Black Panther dan Wakanda yang Utopis

Senin, April 09, 2018

Ini adalah postingan yang sudah lama ditulis, tetapi baru sempat diselesaikan per tanggal 9 April 2018. Padahal tidak teramat panjang juga.
Black Panther adalah kisah utopis sebuah negeri di Afrika bernama Wakanda. Di tempat yang di dunia nyata adalah dunia ke-3 dan tertinggal peradabannya. Tidak hanya itu, Wakanda juga negara utopis secara struktur sosial.

Black Panther adalah film yang menarik. Film yang menyimpan kritik sosial. Sama seperti ketika menonton Zootopia, ketika Hoops, seekor kelinci, hewan herbivora yang dianggap lemah bisa menjadi polisi terbaik di sebuah cerita fabel, mengalahkan karnivora serupa banteng dan hewan-hewan buas lainnya.

Di Black Panther, sebuah negara kecil di Afrika memiliki teknologi rahasia termutakhir, serta memiliki seorang jenderal wanita yang menjabat sebagai panglima perang.

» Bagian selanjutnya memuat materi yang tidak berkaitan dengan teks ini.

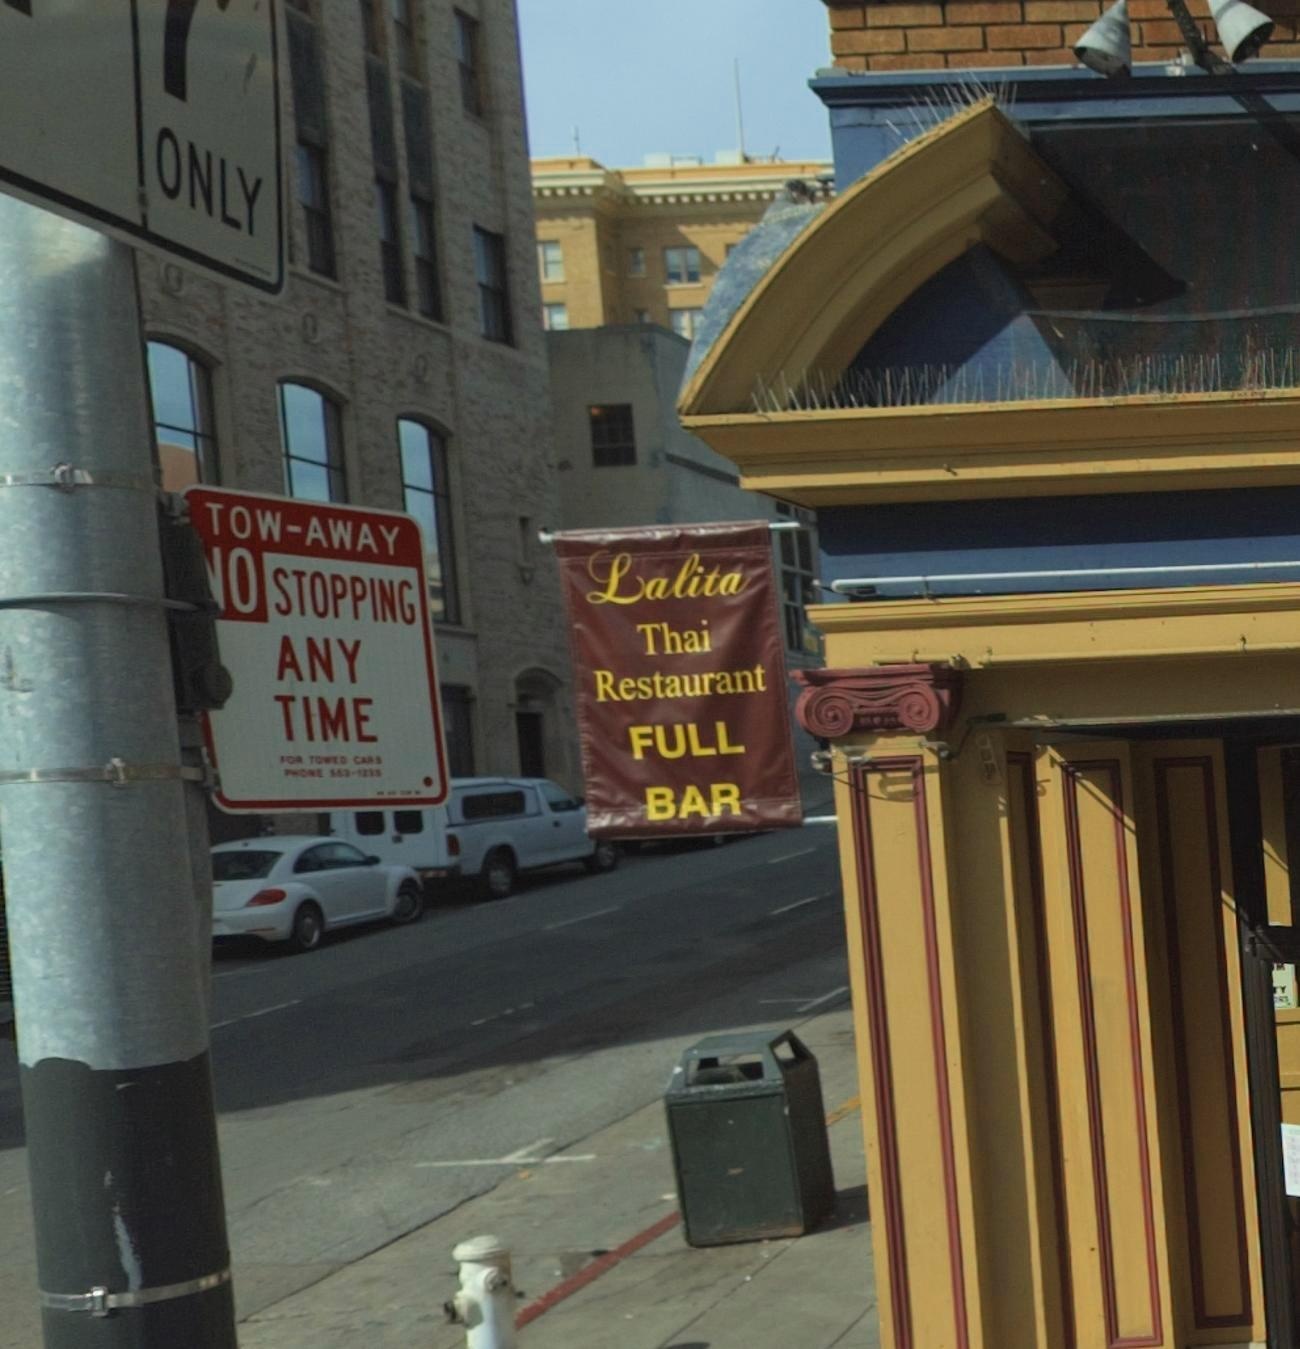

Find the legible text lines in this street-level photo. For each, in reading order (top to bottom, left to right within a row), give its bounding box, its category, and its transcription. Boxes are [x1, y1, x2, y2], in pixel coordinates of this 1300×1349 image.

[152, 122, 267, 241] None: ONLY
[197, 499, 404, 560] None: TOW-AWAY
[226, 545, 420, 629] None: O STOPPING
[583, 546, 746, 610] BusinessName: Lalita
[273, 631, 365, 687] None: ANY
[632, 614, 716, 659] BusinessName: Thai
[589, 659, 772, 706] BusinessName: Restaurant
[269, 691, 382, 745] None: TIME
[274, 751, 385, 768] None: *O* TOWED C**S
[625, 718, 749, 763] None: FULL
[641, 779, 745, 824] None: BAR
[1275, 983, 1289, 997] None: Y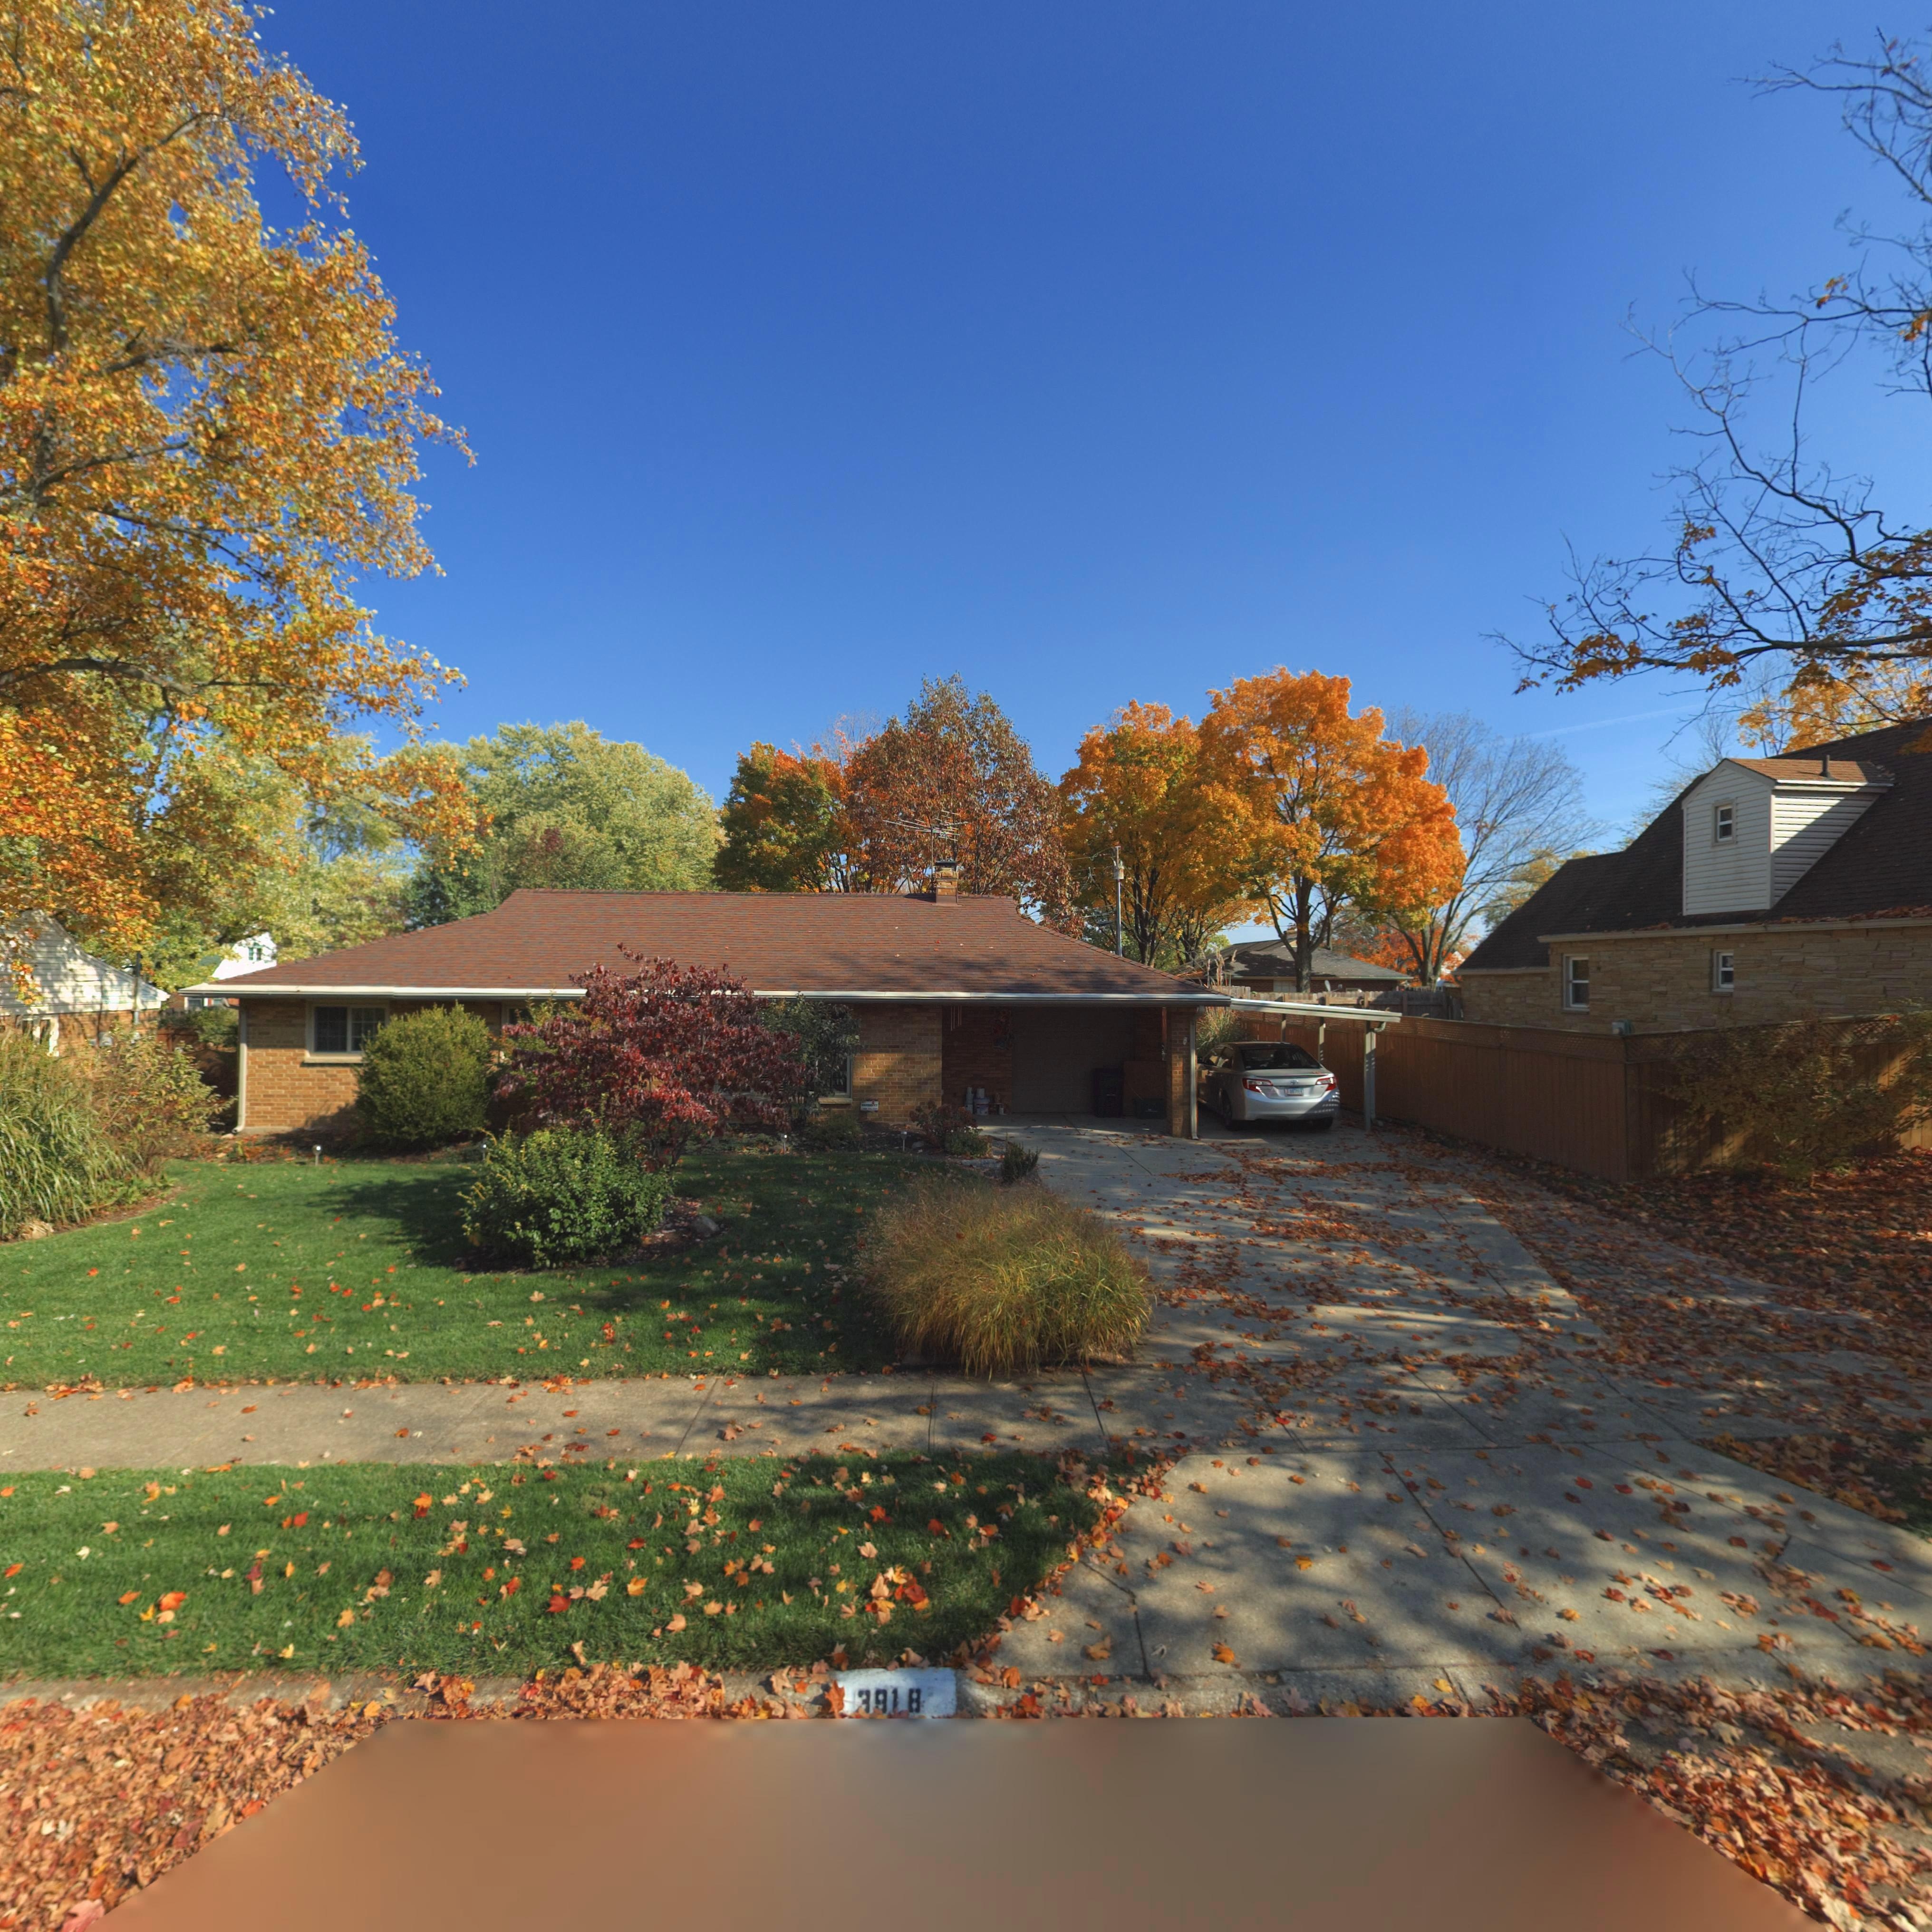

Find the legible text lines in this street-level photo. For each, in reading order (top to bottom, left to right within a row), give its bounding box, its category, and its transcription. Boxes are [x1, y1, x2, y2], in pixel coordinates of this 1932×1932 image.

[856, 1687, 922, 1715] StreetNumber: *918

Berkat sebuah nubuah yang datang dari langit, Wakanda memiliki cadangan vibranium sebagai bahan baku segala macam teknologi. Teknologi yang menjadikan negara itu berjaya kelak.

Kalau mengikuti jalan ceritanya memang tidak ada plot yang rumit. Tetapi melihat setting tempat dan karakter, film ini punya nuansa baru. Mana lagi coba ada superhero berkulit hitam dan berambut keriting dari suku terpencil yang dibaiat menjadi kepala suku, mengenakan rok pendek berbahan hasil alam di acara adat, tetapi berpakaian a la futuristik ketika bertarung dengan musuh.